EU proposes policy to regulate artificial intelligence

The European Commission on Wednesday proposed rules to regulate artificial intelligence. The policy proposal discusses, among other things, the use of facial recognition and ‘social scoring’.

In the policy proposal, use cases for artificial intelligence are divided into four different risk categories, each with its own set of rules. Among other things, the Commission refers to a category of AI systems that would pose an ‘unacceptable’ risk to people’s fundamental rights and safety.

AIs from that category would be banned completely if the proposal is passed. The EU mentions ‘social scoring’ systems as an example, with which governments can give individual residents a score based on their behaviour. The Commission also considers “toys that may encourage dangerous behavior by minors through speech assistance” unacceptable.

High-risk AI

Directly below this is a category with artificial intelligence that poses a high risk. In this risk group, the Commission mentions, among other things, AIs that would be used for ‘critical infrastructure’ such as public transport. The EU also mentions software used for employment, such as managing employees and sorting CVs for selection procedures, AI for robot-assisted surgery, or software for managing migration, asylum applications or border control.

Artificial intelligence for authorities also falls under this category. All forms of biometric identification such as facial recognition also fall under this category; their use in public spaces by authorities is in principle prohibited, but there could be limited exceptions, for example to trace a missing child or prevent a specific and immediate terrorist threat.

All the different aspects of AIs classified as high-risk would be tightly regulated. The datasets used to train them must be of ‘high quality’ to minimize the risk of discrimination.

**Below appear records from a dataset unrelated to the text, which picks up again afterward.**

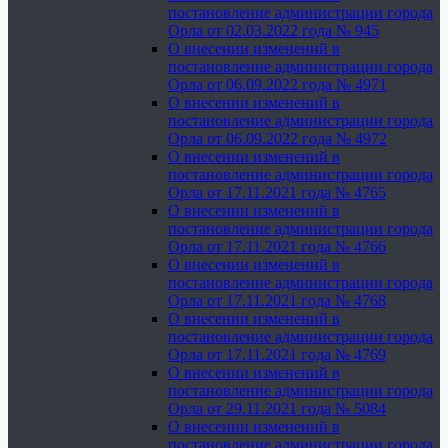
постановление администрации города
Орла от 02.03.2022 года № 945
О внесении изменений в
постановление администрации города
Орла от 06.09.2022 года № 4971
О внесении изменений в
постановление администрации города
Орла от 06.09.2022 года № 4972
О внесении изменений в
постановление администрации города
Орла от 17.11.2021 года № 4765
О внесении изменений в
постановление администрации города
Орла от 17.11.2021 года № 4766
О внесении изменений в
постановление администрации города
Орла от 17.11.2021 года № 4768
О внесении изменений в
постановление администрации города
Орла от 17.11.2021 года № 4769
О внесении изменений в
постановление администрации города
Орла от 29.11.2021 года № 5084
О внесении изменений в
постановление администрации города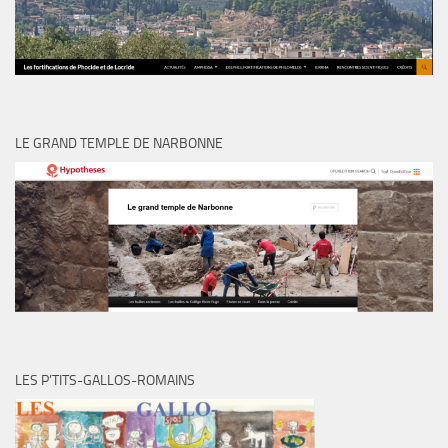
LE GRAND TEMPLE DE NARBONNE
LES P’TITS-GALLOS-ROMAINS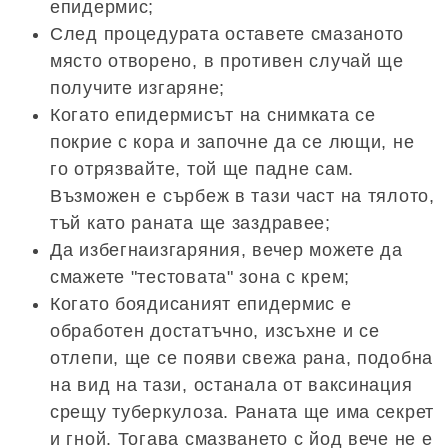
епидермис;
След процедурата оставете смазаното
място отворено, в противен случай ще
получите изгаряне;
Когато епидермисът на снимката се
покрие с кора и започне да се лющи, не
го отрязвайте, той ще падне сам.
Възможен е сърбеж в тази част на тялото,
тъй като раната ще заздравее;
Да избегнаизгаряния, вечер можете да
смажете "тестовата" зона с крем;
Когато боядисаният епидермис е
обработен достатъчно, изсъхне и се
отлепи, ще се появи свежа рана, подобна
на вид на тази, останала от ваксинация
срещу туберкулоза. Раната ще има секрет
и гной. Тогава смазването с йод вече не е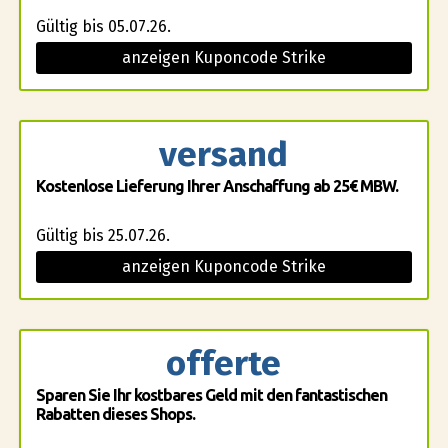
Gültig bis 05.07.26.
anzeigen Kuponcode Strike
versand
Kostenlose Lieferung Ihrer Anschaffung ab 25€ MBW.
Gültig bis 25.07.26.
anzeigen Kuponcode Strike
offerte
Sparen Sie Ihr kostbares Geld mit den fantastischen
Rabatten dieses Shops.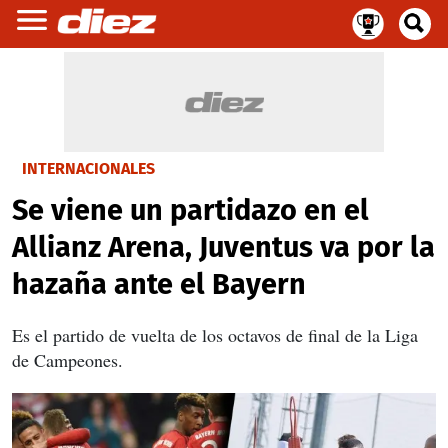
INTERNACIONALES
Se viene un partidazo en el
Allianz Arena, Juventus va por la
hazaña ante el Bayern
Es el partido de vuelta de los octavos de final de la Liga
de Campeones.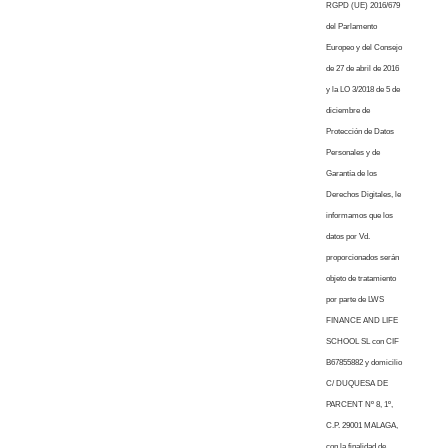
RGPD (UE) 2016/679
del Parlamento
Europeo y del Consejo
de 27 de abril de 2016
y la LO 3/2018 de 5 de
diciembre de
Protección de Datos
Personales y de
Garantía de los
Derechos Digitales, le
informamos que los
datos por Vd.
proporcionados serán
objeto de tratamiento
por parte de LWS
FINANCE AND LIFE
SCHOOL SL con CIF
B67855882 y domicilio
C/ DUQUESA DE
PARCENT Nº 8, 1º,
C.P. 29001 MALAGA,
con la finalidad de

Also, among other things, the activity of the artificial intelligence must be tracked to guarantee the traceability of the results, there must be appropriate measures for human surveillance and the AIs must be provided with detailed documentation so that authorities can assess whether the systems comply with the requirements. .

Chatbots and spam filters

Third, the Commission names a list of AI systems that pose a limited risk. The European Commission is referring to artificial intelligence with ‘transparency obligations’, such as chatbots. The risk is low, although “users should be aware that they are talking to a machine so that they can make an informed decision to continue or end the conversation.”

Rounding out the list is a group of artificial intelligence that poses minimal risk to humans, which will include “most AI systems.” For example, the Commission mentions games with AI and spam filters for email services. The proposed regulations will not affect these AI systems, according to the policy proposal.

Implementation of the policy proposal

With regard to the implementation of these proposed rules, the European Commission proposes that the national competent market surveillance authorities within Member States monitor the new rules. A European Artificial Intelligence Council should facilitate the implementation of the rules and drive the development of artificial intelligence standards. In addition, voluntary codes of conduct for high-risk AI would be proposed, alongside regulatory sandboxes to facilitate “responsible innovation” in AI.

“AI is a means, not a goal. It has been around for decades, but has now achieved new capabilities fueled by computing power,” said European Commissioner Thierry Breton in an explanation of the proposal. Today’s proposals aim to strengthen Europe’s position as a global center of excellence in AI from lab to market, ensure that AI in Europe respects our values ​​and rules, and explore the potential of AI for industrial use. utilize.”

It is not yet clear whether and when the policy proposal will be implemented. The proposal has yet to be assessed by the European Parliament and the Council of the European Union. The EU will probably need a number of years to discuss and implement the possible laws.